==== Provided data ====

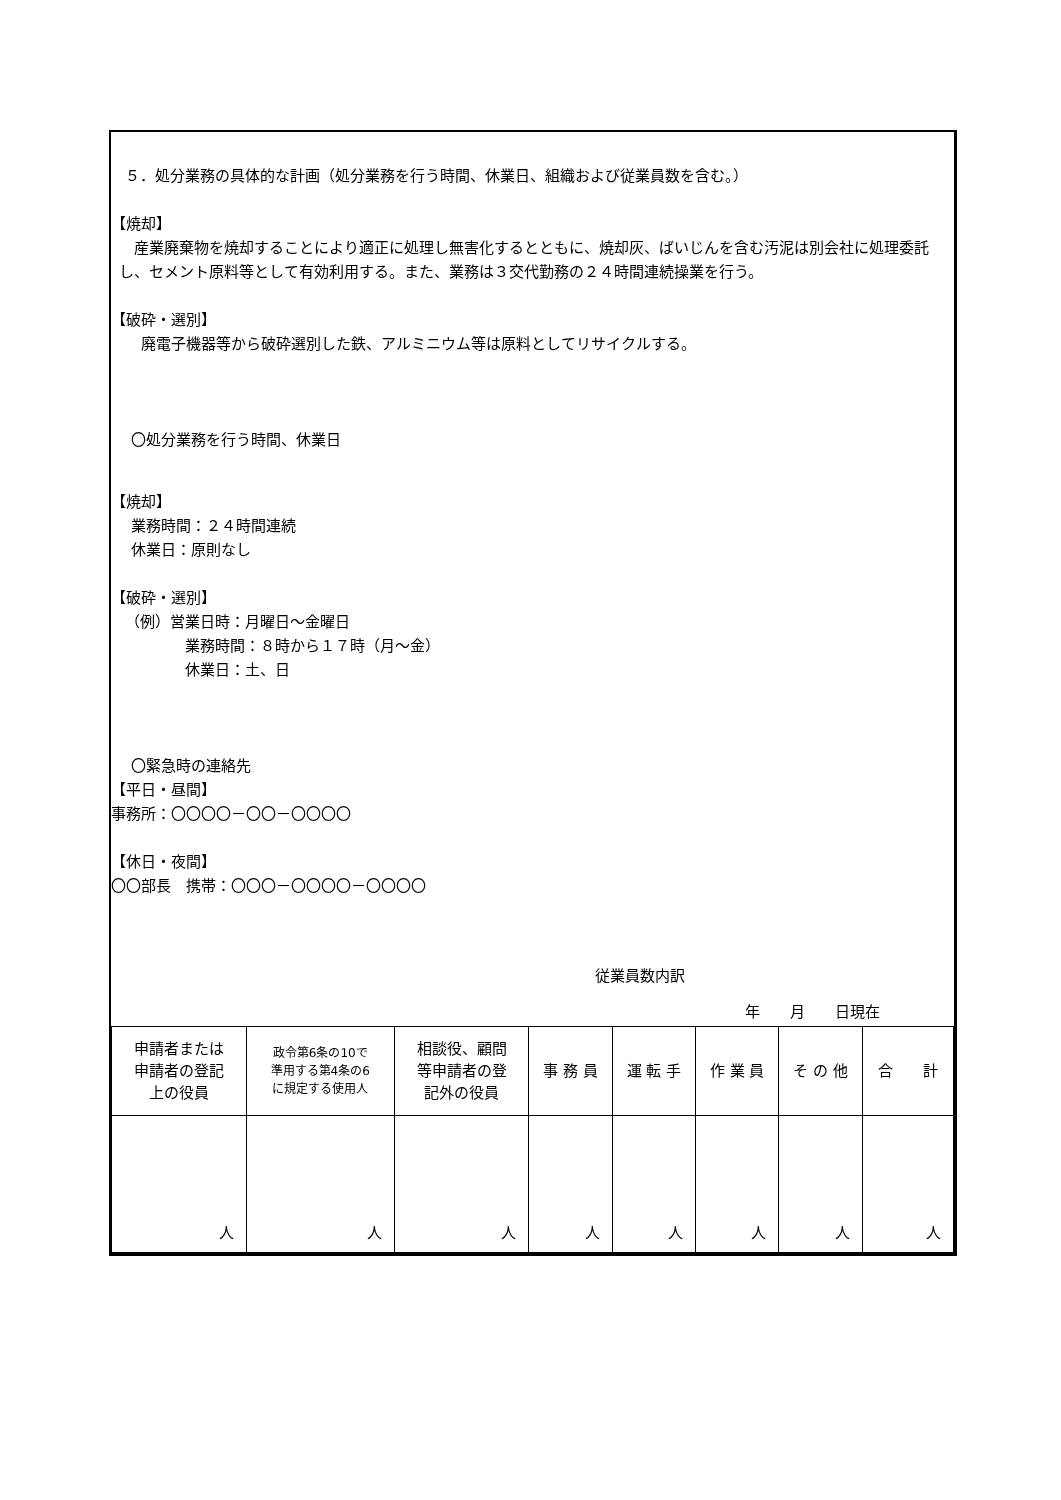５．処分業務の具体的な計画（処分業務を行う時間、休業日、組織および従業員数を含む。）
【焼却】
　産業廃棄物を焼却することにより適正に処理し無害化するとともに、焼却灰、ばいじんを含む汚泥は別会社に処理委託し、セメント原料等として有効利用する。また、業務は３交代勤務の２４時間連続操業を行う。
【破砕・選別】
廃電子機器等から破砕選別した鉄、アルミニウム等は原料としてリサイクルする。
〇処分業務を行う時間、休業日
【焼却】
業務時間：２４時間連続
休業日：原則なし
【破砕・選別】
（例）営業日時：月曜日～金曜日
業務時間：８時から１７時（月～金）
休業日：土、日
〇緊急時の連絡先
【平日・昼間】
事務所：〇〇〇〇－〇〇－〇〇〇〇
【休日・夜間】
〇〇部長　携帯：〇〇〇－〇〇〇〇－〇〇〇〇
従業員数内訳
年　　月　　日現在
| 申請者または 申請者の登記 上の役員 | 政令第6条の10で 準用する第4条の6 に規定する使用人 | 相談役、顧問 等申請者の登 記外の役員 | 事 務 員 | 運 転 手 | 作 業 員 | そ の 他 | 合 計 |
| 人 | 人 | 人 | 人 | 人 | 人 | 人 | 人 |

====

**Your instructions:**
Without including a single picture, restate all of the data word for word.

**Reply to the task:**
５．処分業務の具体的な計画（処分業務を行う時間、休業日、組織および従業員数を含む。）
【焼却】
　産業廃棄物を焼却することにより適正に処理し無害化するとともに、焼却灰、ばいじんを含む汚泥は別会社に処理委託し、セメント原料等として有効利用する。また、業務は３交代勤務の２４時間連続操業を行う。
【破砕・選別】
廃電子機器等から破砕選別した鉄、アルミニウム等は原料としてリサイクルする。
〇処分業務を行う時間、休業日
【焼却】
業務時間：２４時間連続
休業日：原則なし
【破砕・選別】
（例）営業日時：月曜日～金曜日
業務時間：８時から１７時（月～金）
休業日：土、日
〇緊急時の連絡先
【平日・昼間】
事務所：〇〇〇〇－〇〇－〇〇〇〇
【休日・夜間】
〇〇部長　携帯：〇〇〇－〇〇〇〇－〇〇〇〇
従業員数内訳
年　　月　　日現在
| 申請者または 申請者の登記 上の役員 | 政令第6条の10で 準用する第4条の6 に規定する使用人 | 相談役、顧問 等申請者の登 記外の役員 | 事 務 員 | 運 転 手 | 作 業 員 | そ の 他 | 合 計 |
| 人 | 人 | 人 | 人 | 人 | 人 | 人 | 人 |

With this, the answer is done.